I haven't used one but am fairly familiar with the tech. They use a boost SMPS to put the voltage up around 14V to charge the caps then switch the circuit to discharge the caps.
It can work fine, if you buy a unit with enough capacitance for your engine size and "IF" the battery has a little charge left in it, but if the primary problem is the battery is shot rather than very cold outside, you're doing further harm to it to discharge it even lower to get the caps charged to do the jump start. Maybe that is all you need to not be stranded, heck drive straight to a walmart open 24/7 and buy a battery there... even if their automotive dept is closed, I've been able to pull a battery off the shelf and checkout at a normal front register lane.
You could bring a long a separate battery to charge up the capacitors on one of these, for example a cordless tool battery or whatever, but you're going to have the tedious process of holding the cables to the battery terminals for minutes (length depends on the design of the product you choose) to get enough charge in it, and keep repeating doing this if the engine does not start on the first attempt so you have drained the capacitors and are effectively starting over.

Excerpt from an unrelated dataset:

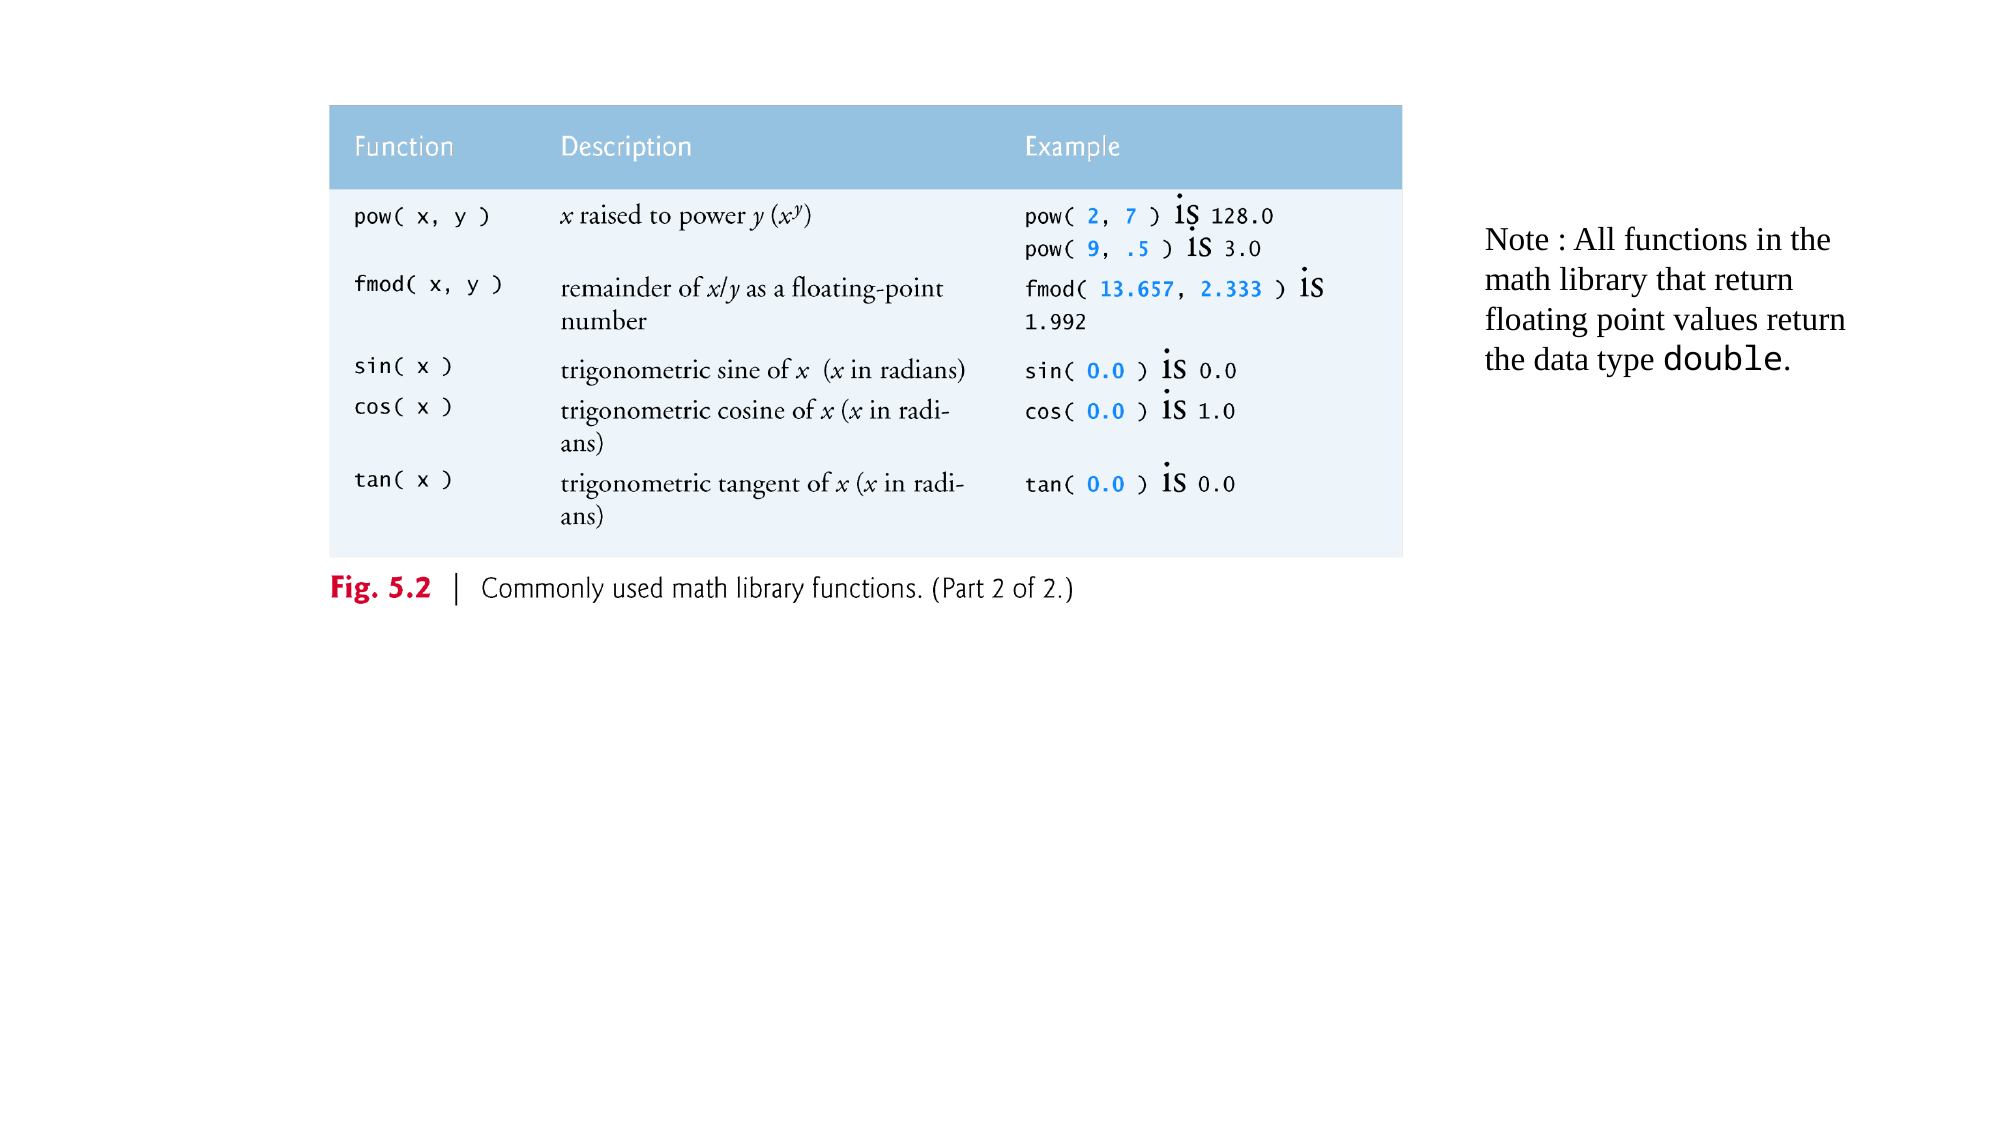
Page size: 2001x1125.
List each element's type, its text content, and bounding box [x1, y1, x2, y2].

text_box Note : All functions in the math library that return floating point values return the data type double. [1750, 209, 1864, 385]
picture [249, 52, 1750, 964]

I'd rather have a plain old 12V lead acid battery and a set of jumper cables, or if I suspected my battery was going bad, to just go ahead and replace it. On the other hand, I'd rather store one of these capacitor based jump starters in the vehicle than one of those dodgy Chinese Li-Ion jump packs. I don't trust generic Li-Ion powered products in a hot car unattended, too much of a fire risk but hey it's your vehicle so you can make that gamble.
Keep in mind that if you do want a capacitor based jump starter, you can make a better one yourself for lower cost than the example you linked but of course it will be larger, partly due to less integration and mostly due to larger supercaps in it.